### [TASK GOAL]
Each line in the entries below that contains the word "čuje" counts once. Report how many there are and nothing more.
** Opening EXTRACTED RECORDS block **
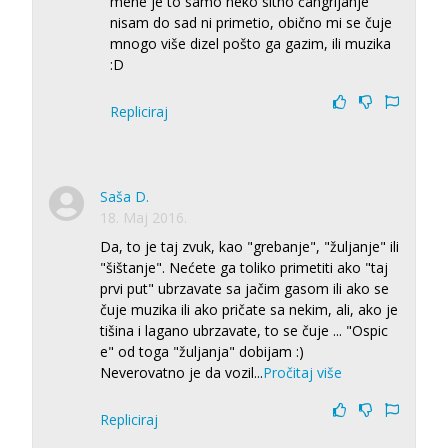
mene je to samo neko sitno čangrljanje
nisam do sad ni primetio, obično mi se čuje
mnogo više dizel pošto ga gazim, ili muzika
:D
Repliciraj
Saša D.
18. Maj 2016.
Da, to je taj zvuk, kao "grebanje", "žuljanje" ili
"šištanje". Nećete ga toliko primetiti ako "taj
prvi put" ubrzavate sa jačim gasom ili ako se
čuje muzika ili ako pričate sa nekim, ali, ako je
tišina i lagano ubrzavate, to se čuje ... "Ospic
e" od toga "žuljanja" dobijam :)
Neverovatno je da vozil
...
Pročitaj više
Repliciraj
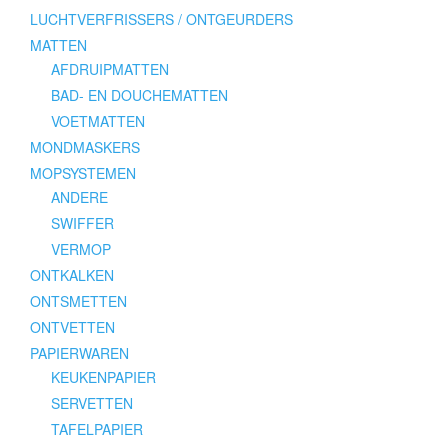
LUCHTVERFRISSERS / ONTGEURDERS
MATTEN
AFDRUIPMATTEN
BAD- EN DOUCHEMATTEN
VOETMATTEN
MONDMASKERS
MOPSYSTEMEN
ANDERE
SWIFFER
VERMOP
ONTKALKEN
ONTSMETTEN
ONTVETTEN
PAPIERWAREN
KEUKENPAPIER
SERVETTEN
TAFELPAPIER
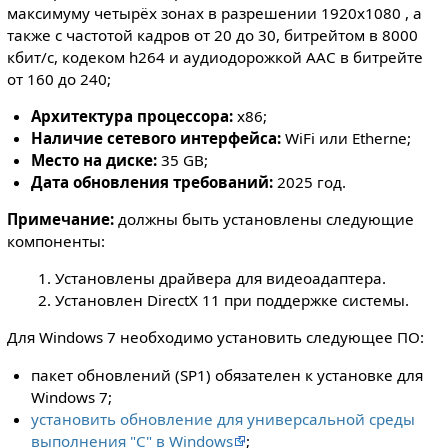
максимуму четырёх зонах в разрешении 1920х1080 , а
также с частотой кадров от 20 до 30, битрейтом в 8000
кбит/с, кодеком h264 и аудиодорожкой AAC в битрейте
от 160 до 240;
Архитектура процессора:
x86;
Наличие сетевого интерфейса:
WiFi или Etherne;
Место на диске:
35 GB;
Дата обновления требований:
2025 год.
Примечание:
должны быть установлены следующие
компоненты:
Установлены драйвера для видеоадаптера.
Установлен DirectX 11 при поддержке системы.
Для Windows 7 необходимо установить следующее ПО:
пакет обновлений (SP1) обязателен к установке для
Windows 7;
установить обновление для универсальной среды
выполнения "C" в Windows
;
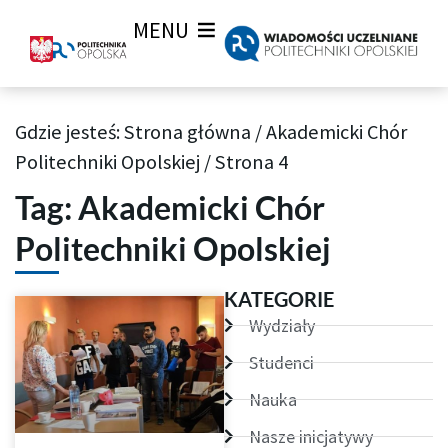
MENU
Gdzie jesteś:
Strona główna
/
Akademicki Chór
Archiwum Tagów aktualności Wiadomości uczelnianych
Politechniki Opolskiej
/
Strona 4
Tag: Akademicki Chór
Politechniki Opolskiej
Strona
Strona
Strona
Strona
Strona
Strona
Strona
KATEGORIE
Wydziały
Studenci
Nauka
Nasze inicjatywy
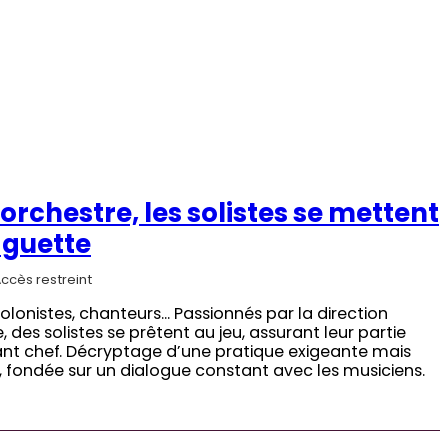
’orchestre, les solistes se mettent
aguette
ccès restreint
violonistes, chanteurs… Passionnés par la direction
, des solistes se prêtent au jeu, assurant leur partie
ant chef. Décryptage d’une pratique exigeante mais
, fondée sur un dialogue constant avec les musiciens.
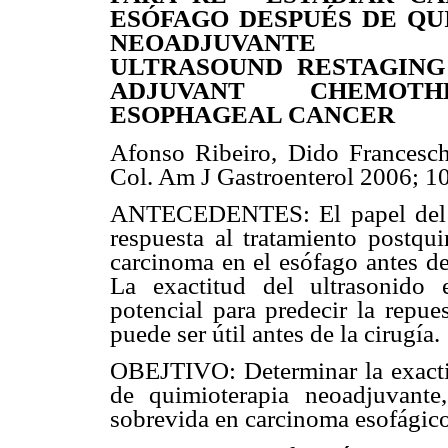
ESÓFAGO DESPUÉS DE QU
NEOADJUVANTE EN
ULTRASOUND RESTAGING
ADJUVANT CHEMOT
ESOPHAGEAL CANCER
Afonso Ribeiro, Dido Franceschi
Col. Am J Gastroenterol 2006; 
ANTECEDENTES: El papel del ul
respuesta al tratamiento postqui
carcinoma en el esófago antes de
La exactitud del ultrasonido
potencial para predecir la repue
puede ser útil antes de la cirugía.
OBEJTIVO: Determinar la exacti
de quimioterapia neoadjuvante
sobrevida en carcinoma esofágic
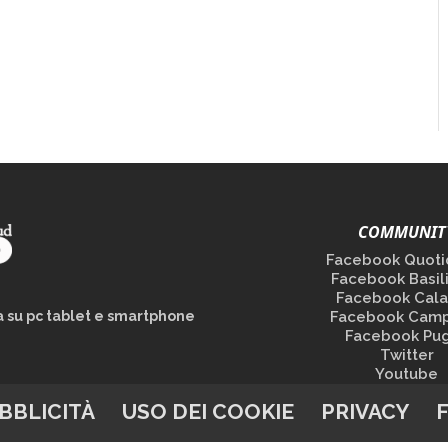
COMMUNIT
Facebook Quoti
Facebook Basil
Facebook Cala
la su pc tablet e smartphone
Facebook Camp
Facebook Pug
Twitter
Youtube
BBLICITÀ
USO DEI COOKIE
PRIVACY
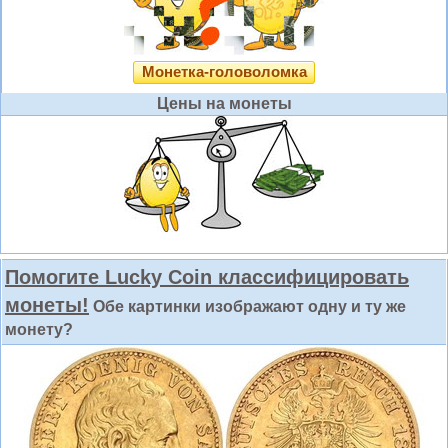
Монетка-головоломка
Цены на монеты
Помогите Lucky Coin классифицировать
монеты!
Обе картинки изображают одну и ту же
монету?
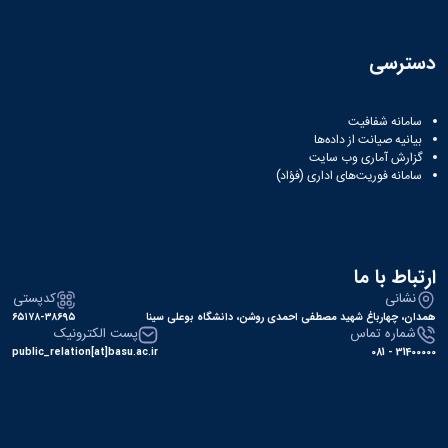
دسترسی
سامانه شفافیت
بیانیه صیانت از داده‌ها
گزارش آماری وب‌ سایت
سامانه فوریت‌های اداری (فؤاد)
ارتباط با ما
نشانی
کدپستی
همدان، چهارباغ شهید مصطفی احمدی روشن، دانشگاه بوعلی سینا
۶۵۱۷۸-۳۸۶۹۵
شماره تماس
پست الکترونیک
public_relation[at]basu.ac.ir
31400000 - 081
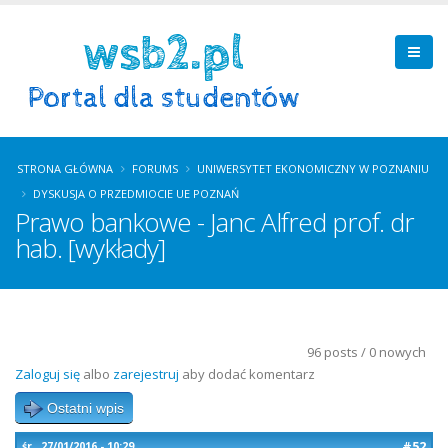
STRONA GŁÓWNA
FORUMS
UNIWERSYTET EKONOMICZNY W POZNANIU
DYSKUSJA O PRZEDMIOCIE UE POZNAŃ
Prawo bankowe - Janc Alfred prof. dr
hab. [wykłady]
96 posts / 0 nowych
Zaloguj się
albo
zarejestruj
aby dodać komentarz
Ostatni wpis
#52
śr., 27/01/2016 - 10:29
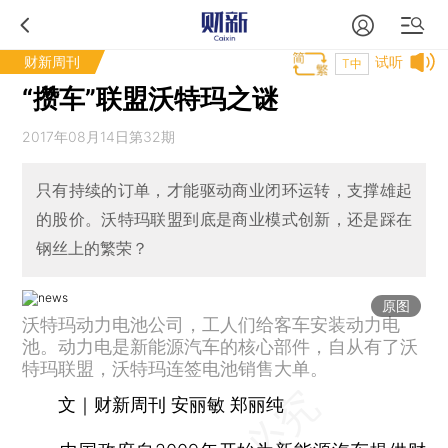
财新周刊
试听
T中
“攒车”联盟沃特玛之谜
2017年08月14日第32期
只有持续的订单，才能驱动商业闭环运转，支撑雄起
的股价。沃特玛联盟到底是商业模式创新，还是踩在
钢丝上的繁荣？
原图
沃特玛动力电池公司，工人们给客车安装动力电
池。动力电是新能源汽车的核心部件，自从有了沃
特玛联盟，沃特玛连签电池销售大单。
文｜财新周刊 安丽敏 郑丽纯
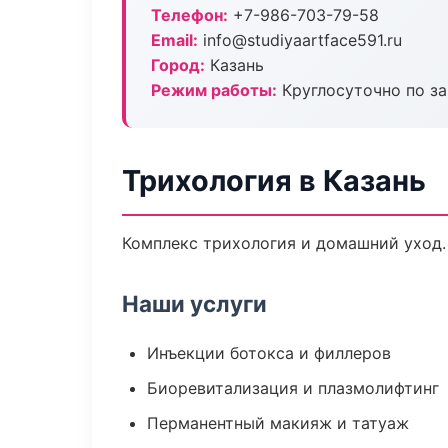
Телефон:
+7-986-703-79-58
Email:
info@studiyaartface591.ru
Город:
Казань
Режим работы:
Круглосуточно по з
Трихология в Казань
Комплекс трихология и домашний уход.
Наши услуги
Инъекции ботокса и филлеров
Биоревитализация и плазмолифтинг
Перманентный макияж и татуаж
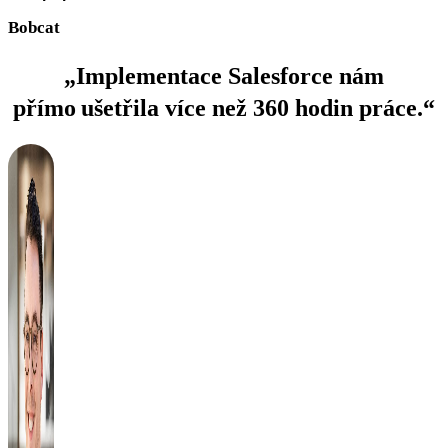
Bobcat
„Implementace Salesforce nám
přímo ušetřila více než 360 hodin práce.“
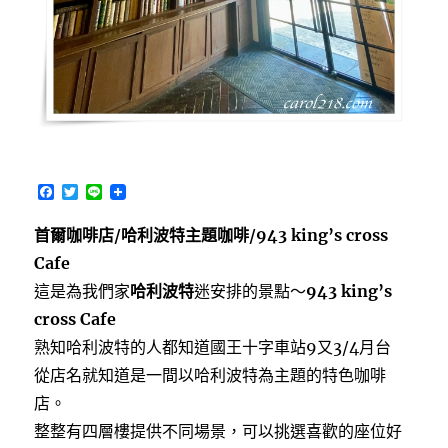
F
T
L
a
w
i
c
i
n
首爾咖啡店/哈利波特主題咖啡/943 king’s cross
e
t
e
b
t
Cafe
o
e
o
r
這是為我們家
哈利波特
迷安排的景點～
943 king’s
k
cross Cafe
熟知哈利波特的人都知道國王十字車站9又3/4月台
從店名就知道是一間以哈利波特為主題的特色咖啡
店。
整整有四層樓提供不同場景，可以挑選喜歡的座位好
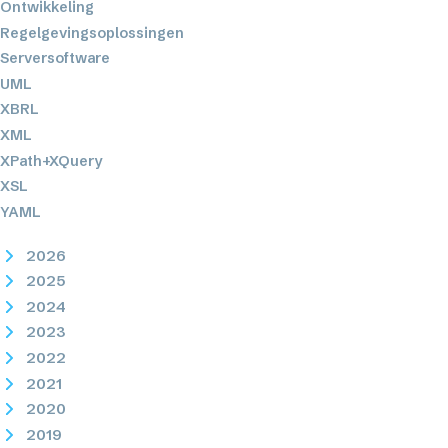
Ontwikkeling
Regelgevingsoplossingen
Serversoftware
UML
XBRL
XML
XPath+XQuery
XSL
YAML
2026
2025
2024
2023
2022
2021
2020
2019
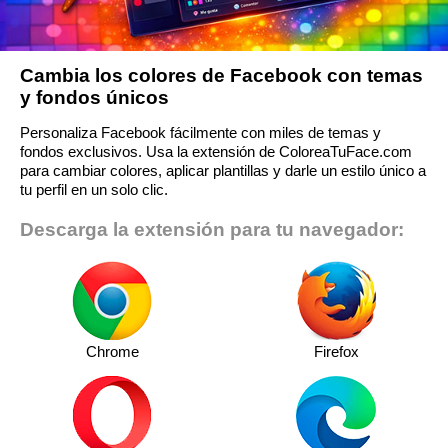
Cambia los colores de Facebook con temas
y fondos únicos
Personaliza Facebook fácilmente con miles de temas y
fondos exclusivos. Usa la extensión de ColoreaTuFace.com
para cambiar colores, aplicar plantillas y darle un estilo único a
tu perfil en un solo clic.
Descarga la extensión para tu navegador:
Chrome
Firefox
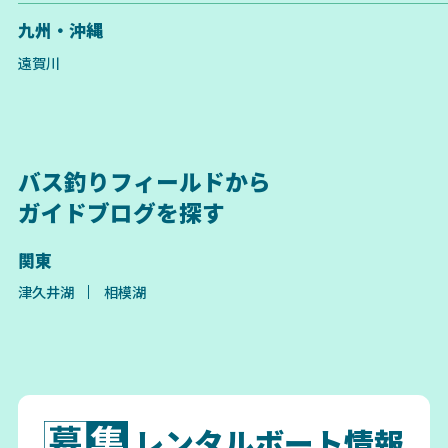
九州・沖縄
遠賀川
バス釣りフィールドから
ガイドブログを探す
関東
津久井湖
相模湖
レンタルボート情報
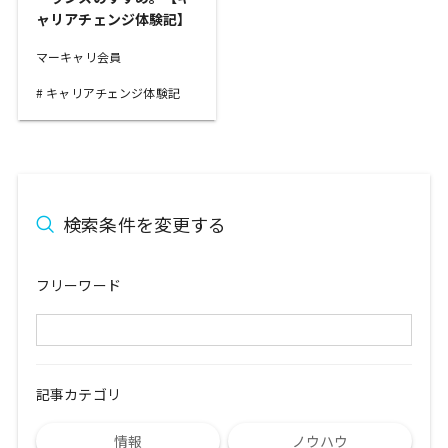
ャリアチェンジ体験記】
マーキャリ会員
キャリアチェンジ体験記
検索条件を変更する
フリーワード
記事カテゴリ
情報
ノウハウ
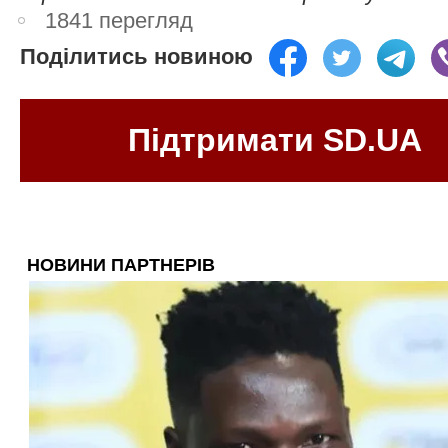
1841 перегляд
Поділитись новиною
Підтримати SD.UA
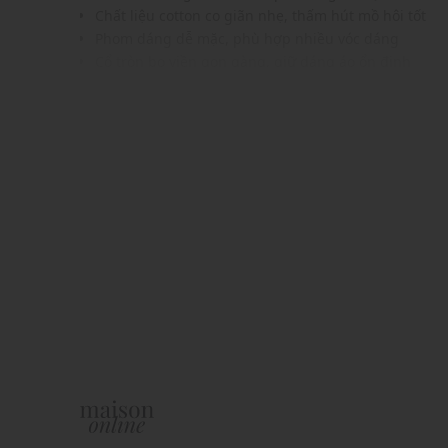
Chất liệu cotton co giãn nhẹ, thấm hút mồ hôi tốt
Phom dáng dễ mặc, phù hợp nhiều vóc dáng
Cổ tròn bo viền gọn gàng, giữ dáng áo ổn định
Tông màu thanh lịch, dễ phối cùng quần jeans, khak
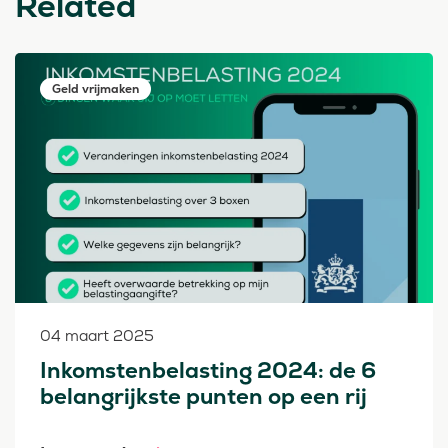
Related
Geld vrijmaken
04 maart 2025
Inkomstenbelasting 2024: de 6
belangrijkste punten op een rij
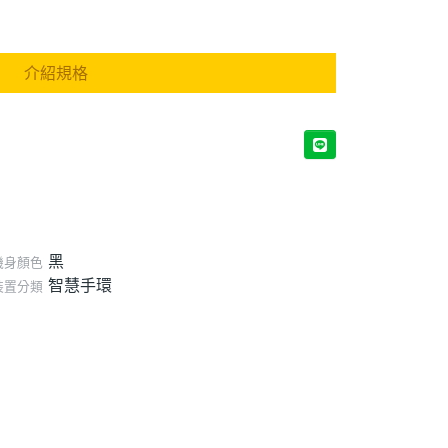
介紹規格
黑
機身顏色
智慧手環
裝置分類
** Closing EXTRACTED RECORDS block **
### [OUTPUT]
3